Despite claiming in 2015 that he would rather "slit his wrists" than reprise the role, sources report that Eon Productions are very confident they can bring Craig back, and that all he needs to do is sign a contract; according to some reports, a deal has already been done.
If that is the case, Craig won't come cheap: it's claimed that at one point he was offered $150 million to make two more Bonds.
But even supposing that he is ready to play Bond again, it is likely that this will be Craig's last time doing so.
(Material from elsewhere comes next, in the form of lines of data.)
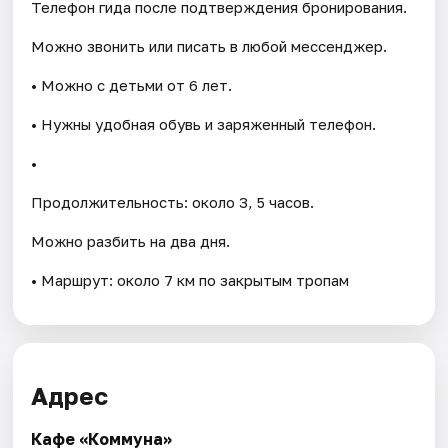
Телефон гида после подтверждения бронирования.
Можно звонить или писать в любой мессенджер.
• Можно с детьми от 6 лет.
• Нужны удобная обувь и заряженный телефон.
•
Продолжительность: около 3, 5 часов.
Можно разбить на два дня.
• Маршрут: около 7 км по закрытым тропам
Адрес
Кафе «Коммуна»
By 2019 he will have been in the role in films over a 13-year span, longer than any other Bond actor with the exception of Sean Connery's one-off appearance in Never Say Never Again (1983).
From a fresh blood perspective, this film would make sense as a sendoff to the Craig period.
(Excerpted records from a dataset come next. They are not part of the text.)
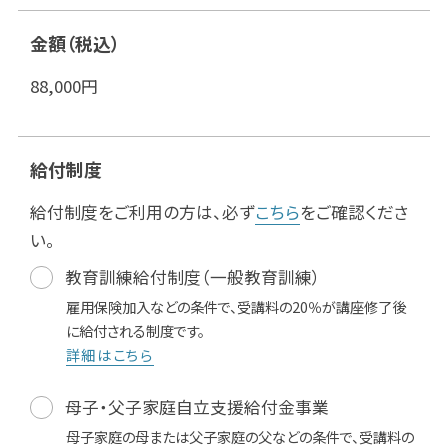
金額（税込）
88,000
円
給付制度
給付制度をご利用の方は、必ず
こちら
をご確認くださ
い。
教育訓練給付制度（一般教育訓練）
雇用保険加入などの条件で、受講料の20％が講座修了後
に給付される制度です。
詳細はこちら
母子・父子家庭自立支援給付金事業
母子家庭の母または父子家庭の父などの条件で、受講料の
What about the supporting cast?
It also follows then that the story of Craig's Bond and recurring (or more appropriately, surviving) characters should be wrapped up neatly. The matter of which cast members are returning can tell us a lot about the story even in the absence of other knowledge.
(2015) revealed Ernst Stavro Blofeld, played by Christoph Waltz, to be the "author" of all of Bond's suffering from
onwards. Though he was captured, it seems improbable that the producers would waste time and money introducing the franchise's most famous villain, only to ignore him one movie later.
Waltz has admitted to feeling that he didn't "nail" the character first time around, but his Blofeld spent most of the film concealing his identity, and doing very little in the way of world domination. Perhaps a more adventurous script (and a lot of money) will get him back for sure.
The Craig films have also spent more time exploring Bond's (seemingly doomed) romantic arcs, but so far no Bond girl has made it alive into the sequel.
It appeared that this cycle had been broken by Spectre, when Bond escaped with Lea Seydoux's character, the Vesper Lynd-substitute Madeleine Swann. In a world where no cinematic universe wants to be inattentive to female audiences (even the Bond films), it's very probable that Seydoux will also make a return.
And it won't be too much of a surprise if Ralph Fiennes' M, Naomie Harris' Moneypenny and Ben Whishaw's Q are also assisting Bond. These interpretations of the characters are getting settled in and it makes little sense for them to be gone, especially when former incumbents in those roles were long-term Bond fixtures.
Where will it shoot?
As is standard procedure on Bond films, at least one location for Bond 25 has apparently been found long before a word of the script has been typed.
According to reports in February, the Croatian city of Dubrovnik has been in "advanced negotiations" to host the production. Dubrovnik is also used as a location in Game of Thrones.
Who will direct?
The director with the most momentum/wishcasting behind him is Christopher Nolan, who talks regularly about his love of the character and influence taken from the series.
With Dunkirk released he would be expected to have his next film due in 2019/20, so it's a window he could fall right into.
He has also admitted to talking to the Bond producers Michael G. Wilson and Barbara Broccoli, who would surely be keen to draft him given the likely revenue and critical praise his attachment could attract.
The only qualifier is how much creative control the producers are willing to give Nolan, who usually writes his own scripts, or collaborates with his brother Jonathan.
Danny Boyle is another well-known British director who may also be considered "due" the honour of directing one of the most well-known British franchises, and with Sam Mendes' precedent, the series' producers may have no problems delegating directing duties to another auteur filmmaker.
Or could it be Paul McGuigan, the Scottish director reportedly favoured by Wilson and Broccoli after they produced his forthcoming drama Film Stars Don't Die in Liverpool?
Though Wilson and Broccoli prefer to hire British (or British-connected) directors, they could also be tempted by Denis Villeneuve, the director of Sicario, Arrival and this year's Blade Runner 2049, who has expressed interest himself.